Im Westen vernachlässigt
Von ihrem Leid wissen im Westen nur wenige Menschen. So bezeichnete die Initiative Nachrichtenaufklärung erst kürzlich Noma aufgrund des weitgehenden Nichtvorkommens in deutschen Medien als eine der vergessenen Nachrichten des Jahres 2024. "Ebola und Malaria sind bekannte Beispiele für Tropenkrankheiten, von denen jede/r gehört hat und über die auch häufig berichtet wird", schreibt die Initiative. "Die bakterielle Infektion Noma wird indessen vernachlässigt."

Pathologisch-anatomische Zeichnung von Robert Froriep von 1836: Damals war Noma auch noch in Europa verbreitet.
(Foto: Robert Froriep)
Doch nicht nur medial, auch die medizinische Forschung schenkt der Krankheit wenig bis keine Aufmerksamkeit. Warum? Für Ärzte ohne Grenzen ist das eindeutig: "Im Zentrum des globalen Gesundheitssystems stehen aktuell nicht die Gesundheitsbedürfnisse von Menschen weltweit", schreibt die Organisation auf ihrer Website. Vielmehr funktioniere das System nach wirtschaftlichen Dynamiken und verfolge das Ziel, Profite zu erzielen. "Die gravierende Konsequenz ist, dass in die Erforschung vieler Krankheiten erst gar nicht investiert wird. Insbesondere in die Krankheiten, von denen hauptsächlich Menschen im Globalen Süden betroffen sind, wird wenig investiert." So wie im Fall von Noma.
Die Folge: Noma ist kaum erforscht. Man geht davon aus, dass die Erkrankung als Folge einer bakteriellen Infektion bei gleichzeitig geschwächtem Immunsystem entsteht.Dazu kann Epidemiologe Steinmann zufolge eine extreme Mangelernährung führen, aber auch eine kürzlich durchgemachte Masern- oder Malariaerkrankung. "Auch ein Mangel an Vitaminen oder Mineralien könnte die Kinder anfälliger für Noma machen", sagt der Experte. Was jedoch genau die Ursache ist, ist bis heute unklar. Vermutlich sind eigentlich harmlose Bakterien beteiligt, die natürlicherweise im Mund vorkommen, sich aber infolge eines geschwächten Immunsystems unkontrolliert ausbreiten. Das ist bislang jedoch nur eine Theorie.
An Noma sollte eigentlich niemand mehr leiden
Die Krankheit tritt aktuell vor allem in extrem armen Gebieten in Afrika, Indien, Ostasien, Südostasien und Lateinamerika auf. Daher wird Noma auch als "Gesicht der Armut" bezeichnet. Auch in Europa war die Krankheit einst verbreitet. Doch dank gestiegener Gesundheitsversorgung und höherem Lebensstandard ist sie hier komplett verschwunden und damit auch in Vergessenheit geraten. Die letzten Fälle wurden während des Zweiten Weltkriegs in Konzentrationslagern beobachtet.
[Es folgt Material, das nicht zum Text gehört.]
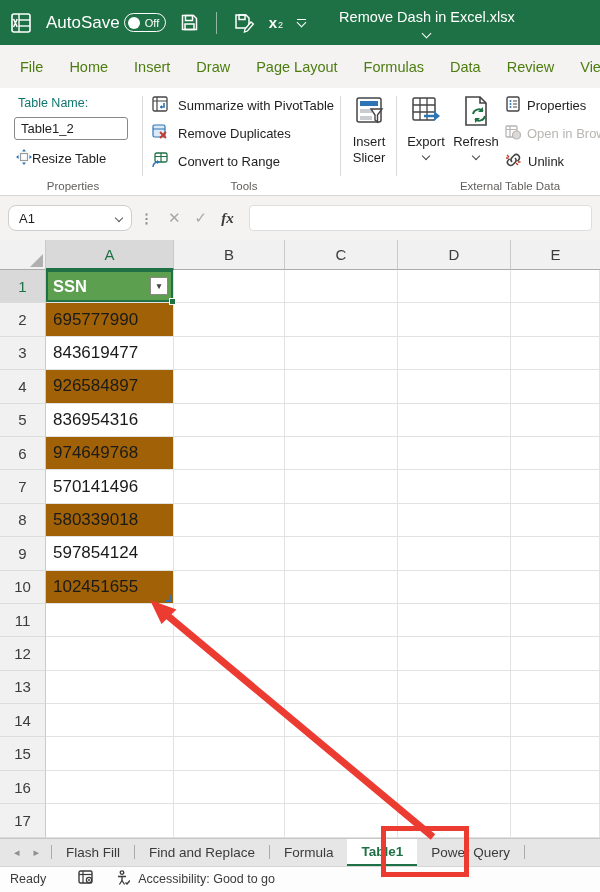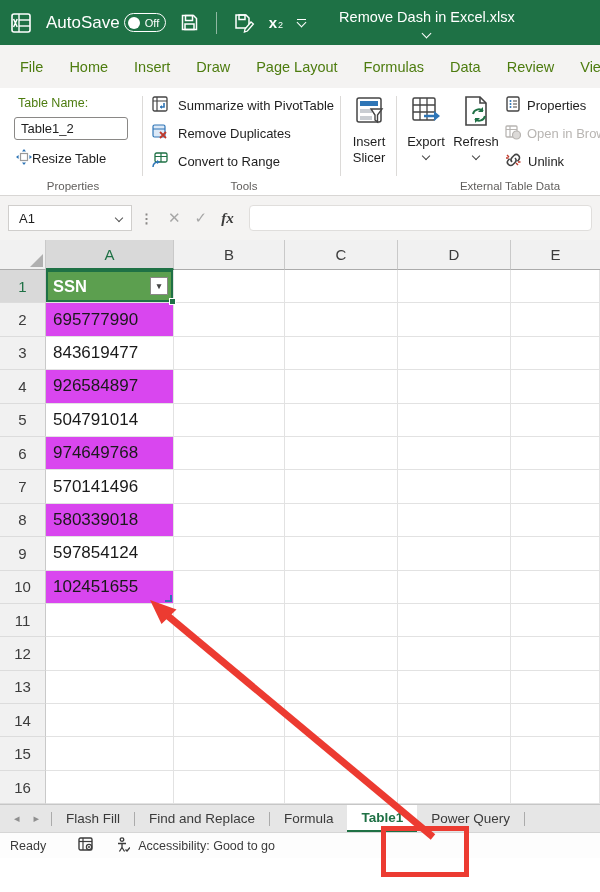--- a/index.html
+++ b/index.html
@@ -26,56 +26,56 @@
 
   
   .ribbontabs { height:43px; background:#F4F3F2; display:flex; align-items:center; padding-left:20px; gap:26px; }
   .rtab { font-size:14.5px; color:#4d7c0f; cursor:pointer; white-space:nowrap; }
 
   
   .ribbon { position:relative; height:108px; background:#fff; border-bottom:1px solid #D8D6D4; border-top-left-radius:8px; overflow:hidden; }
   .grp-label { position:absolute; bottom:3px; font-size:11.5px; color:#605E5C; text-align:center; }
   .vdiv { position:absolute; top:8px; height:80px; width:1px; background:#DCDAD8; }
 
-  .tn-label { position:absolute; left:18px; top:8px; font-size:12.5px; color:#4d7c0f; }
+  .tn-label { position:absolute; left:18px; top:8px; font-size:12.5px; color:#0f766e; }
   .tn-input { position:absolute; left:14px; top:29px; width:114px; height:23px; border:1px solid #8A8886; border-radius:3px; font-size:13px; padding:0 6px; color:#1e1e1e; font-family:"Liberation Sans",sans-serif; }
   .resize-btn { position:absolute; left:16px; top:61px; display:flex; align-items:center; font-size:13px; color:#1e1e1e; cursor:pointer; white-space:nowrap; }
 
   .tools-row { position:absolute; left:152px; display:flex; align-items:center; gap:10px; font-size:13px; color:#1e1e1e; cursor:pointer; white-space:nowrap; }
 
   .bigbtn { position:absolute; display:flex; flex-direction:column; align-items:center; cursor:pointer; }
   .bigbtn .lbl { font-size:13px; color:#1e1e1e; line-height:1.25; text-align:center; margin-top:3px; white-space:nowrap; }
   .chev-dark { display:inline-block; width:6px; height:6px; border-right:1.4px solid #444; border-bottom:1.4px solid #444; transform:rotate(45deg); margin-top:3px; }
 
   .ext-row { position:absolute; left:505px; display:flex; align-items:center; gap:6px; font-size:13px; color:#1e1e1e; cursor:pointer; white-space:nowrap; }
   .ext-row.disabled { color:#B8B5B2; cursor:default; }
 
   
   .formula-row { height:44px; background:#F4F3F2; display:flex; align-items:center; padding:0 8px; }
-  .name-box { position:relative; width:124px; height:26px; background:#fff; border:1px solid #D0CECC; border-radius:0; font-size:13px; color:#1e1e1e; display:flex; align-items:center; padding:0 10px; cursor:pointer; }
+  .name-box { position:relative; width:124px; height:26px; background:#fff; border:1px solid #D0CECC; border-radius:8px; font-size:13px; color:#1e1e1e; display:flex; align-items:center; padding:0 10px; cursor:pointer; }
   .name-box .chevg { position:absolute; right:9px; top:9px; width:6px; height:6px; border-right:1.4px solid #555; border-bottom:1.4px solid #555; transform:rotate(45deg); }
   .dots { color:#8A8886; font-size:13px; font-weight:bold; margin:0 8px; letter-spacing:0; }
   .fbtn { font-size:15px; color:#A6A6A6; margin:0 7px; cursor:pointer; }
   .fx { font-style:italic; font-family:"Liberation Serif", serif; font-size:15px; color:#3B3B3B; font-weight:bold; }
   .formula-input { flex:1; height:26px; background:#fff; border:1px solid #E0DEDC; border-radius:4px; margin-left:8px; font-size:13px; padding:0 8px; font-family:"Liberation Sans",sans-serif; }
 
   
   .grid { position:relative; background:#fff; }
   .ghead { display:flex; height:30px; }
   .corner { width:46px; background:#F1F1F1; border-right:1px solid #C9C9C9; border-bottom:1px solid #ABABAB; position:relative; }
   .corner .tri { position:absolute; right:2px; bottom:2px; width:0; height:0; border-bottom:13px solid #B0B0B0; border-left:13px solid transparent; }
   .colhead { background:#F1F1F1; border-right:1px solid #C9C9C9; border-bottom:1px solid #ABABAB; font-size:15px; color:#3C3C3C; display:flex; align-items:center; justify-content:center; cursor:pointer; }
   .colhead.sel { background:#D9D9D9; color:#1F7145; border-bottom:2px solid #1F7145; }
   .w-A{width:128px}.w-B{width:111px}.w-C{width:113px}.w-D{width:113px}.w-E{width:89px;border-right:none}
 
   .grid-row { display:flex; height:33.4px; }
   .row-header { width:46px; background:#F1F1F1; border-right:1px solid #C9C9C9; border-bottom:1px solid #DCDCDC; font-size:15px; color:#3C3C3C; display:flex; align-items:center; justify-content:center; cursor:pointer; }
   .row-header.sel { background:#D9D9D9; color:#1F7145; }
   .cell { border-right:1px solid #E2E2E2; border-bottom:1px solid #E2E2E2; font-size:17px; color:#1A1A1A; display:flex; align-items:center; padding-left:7px; cursor:cell; position:relative; }
-  .cell.band { background:#d946ef; }
+  .cell.band { background:#a16207; }
   .cell.tbl-header { background:#5C9F4F; box-shadow: inset 0 0 0 2px #1F7145; color:#fff; font-weight:bold; font-size:16.5px; }
   .filter-btn { position:absolute; right:5px; top:50%; transform:translateY(-50%); width:18px; height:18px; background:#fff; border:1px solid #8A8886; display:flex; align-items:center; justify-content:center; font-size:9px; color:#444; cursor:pointer; }
   .fill-handle { position:absolute; right:-3px; bottom:-3px; width:7px; height:7px; background:#1F7145; border:1px solid #fff; z-index:3; }
   .tbl-resize { position:absolute; right:1px; bottom:1px; width:7px; height:7px; border-right:2px solid #2E75B6; border-bottom:2px solid #2E75B6; }
 
   
   .sheettabs { height:28px; background:#E6E6E6; border-top:1px solid #C6C6C6; display:flex; align-items:stretch; }
   .nav-arrows { display:flex; align-items:center; gap:14px; padding:0 12px 0 14px; color:#8F8F8F; font-size:11px; }
   .tab-sep { width:1px; height:14px; background:#ABABAB; align-self:center; }
   .stab { display:flex; align-items:center; padding:0 14px; font-size:13.5px; color:#3B3B3B; cursor:pointer; white-space:nowrap; }
@@ -347,21 +347,21 @@
         <div class="grid-row">
           <div class="row-header">4</div>
           <div class="cell w-A tbl-cell band">926584897</div>
           <div class="cell w-B"></div>
           <div class="cell w-C"></div>
           <div class="cell w-D"></div>
           <div class="cell w-E"></div>
         </div>
         <div class="grid-row">
           <div class="row-header">5</div>
-          <div class="cell w-A tbl-cell">504791014</div>
+          <div class="cell w-A tbl-cell">836954316</div>
           <div class="cell w-B"></div>
           <div class="cell w-C"></div>
           <div class="cell w-D"></div>
           <div class="cell w-E"></div>
         </div>
         <div class="grid-row">
           <div class="row-header">6</div>
           <div class="cell w-A tbl-cell band">974649768</div>
           <div class="cell w-B"></div>
           <div class="cell w-C"></div>
@@ -435,20 +435,28 @@
         <div class="grid-row">
           <div class="row-header">15</div>
           <div class="cell w-A"></div>
           <div class="cell w-B"></div>
           <div class="cell w-C"></div>
           <div class="cell w-D"></div>
           <div class="cell w-E"></div>
         </div>
         <div class="grid-row">
           <div class="row-header">16</div>
+          <div class="cell w-A"></div>
+          <div class="cell w-B"></div>
+          <div class="cell w-C"></div>
+          <div class="cell w-D"></div>
+          <div class="cell w-E"></div>
+        </div>
+        <div class="grid-row">
+          <div class="row-header">17</div>
           <div class="cell w-A"></div>
           <div class="cell w-B"></div>
           <div class="cell w-C"></div>
           <div class="cell w-D"></div>
           <div class="cell w-E"></div>
         </div>
       </div>
   </div>
 
   <div class="sheettabs">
Ein kleiner Lichtblick für die Betroffenen ist immerhin, dass die WHO Noma endlich auf die offizielle Liste der vernachlässigten Tropenkrankheiten (neglected tropical diseases, NTDs) aufgenommen hat. "Wir hoffen, dass diese Entscheidung ein Schlaglicht auf die Krankheit wirft", sagte Mark Sherlock, der bei Ärzte ohne Grenzen die medizinischen Programme zu Noma leitet, damals als Reaktion auf die Entscheidung. Das könnte auch neue Türen für die Finanzierung von Forschungsprogrammen öffnen, um Noma besser zu verstehen. Durch das offizielle Engagement der WHO könnte zudem die Kontrolle und Eliminierung, die Prävention und Behandlung von Noma in betroffenen Gebieten verbessert werden.
"An dieser behandelbaren Krankheit sollte eigentlich niemand leiden und sterben müssen", sagt Steinmann. "Alles, was es dazu braucht, sind Ernährungssicherheit und minimal funktionierende Gesundheitssysteme, die auch abgeschiedene Bevölkerungsgruppen erreichen."